Search/query paths usually favor DuckDB materially, especially on the larger workload.

## Artifacts

Machine-readable benchmark artifacts are generated locally and intentionally not committed to git. Use `--output-json` for the JSON report and `--explain-dir` for Postgres plans, for example:

```bash
mix exograph.bench.backends \
  --mode top --limit 500 --runs 3 \
  --only postgres_plain,duckdb_plain,duckdb_sharded_plain \
  --output-json bench-results/backend-limit500-runs3-current.json \
  --explain-dir bench-results/explain-limit500-runs3-current
```

`bench-results/` is gitignored to avoid polluting the repository with local benchmark outputs.

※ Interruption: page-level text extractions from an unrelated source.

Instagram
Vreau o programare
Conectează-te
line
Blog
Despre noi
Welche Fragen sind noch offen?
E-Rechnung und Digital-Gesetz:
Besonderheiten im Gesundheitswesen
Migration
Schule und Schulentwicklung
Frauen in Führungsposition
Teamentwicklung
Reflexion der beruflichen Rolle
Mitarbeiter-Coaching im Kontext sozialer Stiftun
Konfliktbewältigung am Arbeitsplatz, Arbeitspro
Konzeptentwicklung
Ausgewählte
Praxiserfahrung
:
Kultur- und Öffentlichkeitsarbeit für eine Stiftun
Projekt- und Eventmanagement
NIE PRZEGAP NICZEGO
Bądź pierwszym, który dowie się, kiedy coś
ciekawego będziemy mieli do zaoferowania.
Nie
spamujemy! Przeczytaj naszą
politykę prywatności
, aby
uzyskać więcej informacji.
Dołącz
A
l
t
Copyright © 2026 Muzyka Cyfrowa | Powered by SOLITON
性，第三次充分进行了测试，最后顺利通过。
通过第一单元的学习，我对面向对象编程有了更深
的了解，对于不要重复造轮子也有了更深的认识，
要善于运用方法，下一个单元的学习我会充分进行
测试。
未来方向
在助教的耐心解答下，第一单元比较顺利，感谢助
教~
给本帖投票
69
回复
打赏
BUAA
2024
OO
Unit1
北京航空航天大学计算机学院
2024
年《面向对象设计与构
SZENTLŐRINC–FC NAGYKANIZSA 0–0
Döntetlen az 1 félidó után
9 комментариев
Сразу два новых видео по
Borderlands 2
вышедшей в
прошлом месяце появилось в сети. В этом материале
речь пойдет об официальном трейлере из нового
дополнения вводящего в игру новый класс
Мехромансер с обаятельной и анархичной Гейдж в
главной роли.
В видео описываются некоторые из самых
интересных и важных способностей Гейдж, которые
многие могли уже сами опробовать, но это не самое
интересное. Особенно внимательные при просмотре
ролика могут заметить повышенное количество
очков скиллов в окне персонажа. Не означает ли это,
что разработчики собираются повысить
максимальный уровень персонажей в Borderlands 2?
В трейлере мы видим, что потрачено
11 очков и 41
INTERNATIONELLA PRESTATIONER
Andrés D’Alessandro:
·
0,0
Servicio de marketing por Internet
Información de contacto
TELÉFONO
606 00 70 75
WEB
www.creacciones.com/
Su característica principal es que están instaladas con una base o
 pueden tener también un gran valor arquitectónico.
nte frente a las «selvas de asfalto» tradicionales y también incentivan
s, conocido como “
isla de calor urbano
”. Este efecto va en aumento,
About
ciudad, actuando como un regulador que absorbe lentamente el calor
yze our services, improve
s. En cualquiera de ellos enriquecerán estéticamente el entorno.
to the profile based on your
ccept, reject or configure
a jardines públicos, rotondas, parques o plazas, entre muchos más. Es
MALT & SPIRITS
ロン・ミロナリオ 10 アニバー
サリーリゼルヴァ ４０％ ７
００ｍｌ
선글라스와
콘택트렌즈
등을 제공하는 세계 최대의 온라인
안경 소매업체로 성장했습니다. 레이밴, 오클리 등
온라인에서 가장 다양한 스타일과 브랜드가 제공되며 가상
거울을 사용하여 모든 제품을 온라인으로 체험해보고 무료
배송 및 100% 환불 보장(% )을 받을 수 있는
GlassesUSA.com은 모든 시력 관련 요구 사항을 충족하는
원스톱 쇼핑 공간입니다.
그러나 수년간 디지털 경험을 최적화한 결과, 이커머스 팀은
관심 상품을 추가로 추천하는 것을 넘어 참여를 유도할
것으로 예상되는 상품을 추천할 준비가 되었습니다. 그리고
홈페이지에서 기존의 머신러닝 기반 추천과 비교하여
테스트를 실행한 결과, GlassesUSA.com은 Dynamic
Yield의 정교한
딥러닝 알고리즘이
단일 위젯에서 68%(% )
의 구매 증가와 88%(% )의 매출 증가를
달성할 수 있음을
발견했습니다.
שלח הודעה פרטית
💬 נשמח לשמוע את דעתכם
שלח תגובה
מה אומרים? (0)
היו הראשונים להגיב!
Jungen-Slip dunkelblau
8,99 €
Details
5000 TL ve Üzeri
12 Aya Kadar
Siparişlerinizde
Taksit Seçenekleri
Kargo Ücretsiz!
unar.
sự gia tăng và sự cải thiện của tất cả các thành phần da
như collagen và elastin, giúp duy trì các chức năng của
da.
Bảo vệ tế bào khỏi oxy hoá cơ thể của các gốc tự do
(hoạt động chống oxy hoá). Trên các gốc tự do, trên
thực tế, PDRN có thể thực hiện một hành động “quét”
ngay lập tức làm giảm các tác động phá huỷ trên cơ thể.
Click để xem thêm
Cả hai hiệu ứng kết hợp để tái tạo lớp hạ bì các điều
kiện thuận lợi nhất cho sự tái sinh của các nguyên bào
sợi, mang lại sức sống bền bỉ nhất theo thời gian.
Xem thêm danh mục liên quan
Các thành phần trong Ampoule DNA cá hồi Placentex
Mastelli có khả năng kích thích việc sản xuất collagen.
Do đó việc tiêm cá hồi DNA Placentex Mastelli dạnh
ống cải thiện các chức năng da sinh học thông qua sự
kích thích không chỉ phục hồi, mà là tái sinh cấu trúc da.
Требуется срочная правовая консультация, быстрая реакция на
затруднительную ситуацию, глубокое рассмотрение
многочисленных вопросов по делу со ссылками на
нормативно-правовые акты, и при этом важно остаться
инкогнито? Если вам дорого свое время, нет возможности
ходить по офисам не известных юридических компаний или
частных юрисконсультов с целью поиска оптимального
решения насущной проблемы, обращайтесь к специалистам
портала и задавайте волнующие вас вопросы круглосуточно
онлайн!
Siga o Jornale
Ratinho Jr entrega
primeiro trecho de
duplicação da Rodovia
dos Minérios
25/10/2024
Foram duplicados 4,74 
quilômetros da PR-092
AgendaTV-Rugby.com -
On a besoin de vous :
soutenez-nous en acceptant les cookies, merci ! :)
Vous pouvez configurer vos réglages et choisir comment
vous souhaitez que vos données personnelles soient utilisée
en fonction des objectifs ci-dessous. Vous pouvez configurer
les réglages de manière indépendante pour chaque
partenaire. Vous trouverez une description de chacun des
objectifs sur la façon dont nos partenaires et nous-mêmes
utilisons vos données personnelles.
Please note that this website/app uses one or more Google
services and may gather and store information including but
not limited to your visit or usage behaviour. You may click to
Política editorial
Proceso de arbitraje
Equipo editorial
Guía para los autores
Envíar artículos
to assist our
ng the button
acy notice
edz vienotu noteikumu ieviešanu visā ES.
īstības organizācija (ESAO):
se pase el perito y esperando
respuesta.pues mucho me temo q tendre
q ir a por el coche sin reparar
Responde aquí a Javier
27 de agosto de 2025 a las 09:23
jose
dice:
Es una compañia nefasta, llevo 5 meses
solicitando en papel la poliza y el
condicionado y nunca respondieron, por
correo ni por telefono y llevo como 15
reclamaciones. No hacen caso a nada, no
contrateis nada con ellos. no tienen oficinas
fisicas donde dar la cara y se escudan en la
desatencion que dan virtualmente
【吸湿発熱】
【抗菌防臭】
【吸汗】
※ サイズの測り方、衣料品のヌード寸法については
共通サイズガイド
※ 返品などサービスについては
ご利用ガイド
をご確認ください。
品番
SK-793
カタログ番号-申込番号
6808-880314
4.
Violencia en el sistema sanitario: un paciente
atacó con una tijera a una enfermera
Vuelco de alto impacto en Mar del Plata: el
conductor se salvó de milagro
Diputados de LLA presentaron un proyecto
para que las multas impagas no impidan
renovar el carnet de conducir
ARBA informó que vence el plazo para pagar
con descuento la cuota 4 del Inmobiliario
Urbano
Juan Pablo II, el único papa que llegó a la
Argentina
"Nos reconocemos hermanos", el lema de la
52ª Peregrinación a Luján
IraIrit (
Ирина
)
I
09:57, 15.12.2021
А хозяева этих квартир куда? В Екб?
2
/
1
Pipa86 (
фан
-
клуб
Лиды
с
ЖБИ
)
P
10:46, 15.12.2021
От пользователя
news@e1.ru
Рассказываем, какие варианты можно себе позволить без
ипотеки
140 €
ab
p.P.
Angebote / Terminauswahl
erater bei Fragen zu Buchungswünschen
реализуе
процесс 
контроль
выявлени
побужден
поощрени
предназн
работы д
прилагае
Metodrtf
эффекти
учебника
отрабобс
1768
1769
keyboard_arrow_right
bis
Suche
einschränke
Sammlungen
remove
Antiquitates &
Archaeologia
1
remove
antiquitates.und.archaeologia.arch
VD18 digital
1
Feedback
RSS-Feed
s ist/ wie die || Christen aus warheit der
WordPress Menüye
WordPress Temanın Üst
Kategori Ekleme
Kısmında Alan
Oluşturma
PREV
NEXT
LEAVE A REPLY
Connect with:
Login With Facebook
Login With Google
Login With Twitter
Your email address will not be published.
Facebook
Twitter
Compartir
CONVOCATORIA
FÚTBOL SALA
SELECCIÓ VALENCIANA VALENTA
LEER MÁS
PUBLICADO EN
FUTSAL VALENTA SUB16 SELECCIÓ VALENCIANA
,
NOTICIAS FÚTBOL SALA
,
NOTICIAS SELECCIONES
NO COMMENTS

The tables above record the latest checked benchmark summary; regenerate artifacts locally when you need machine-readable evidence or plans.

## Current fair wording

A defensible summary is:

> On Exograph's Hex.pm top-package workload, tuned Postgres is slightly faster at indexing 100 packages. At 500 packages, DuckDB indexes about 1.66× faster single-node and about 1.99× faster with 4 shards, while several important query paths are roughly 3×–14× faster on DuckDB. These numbers describe Exograph's current backends and local benchmark setup, not PostgreSQL or DuckDB universally.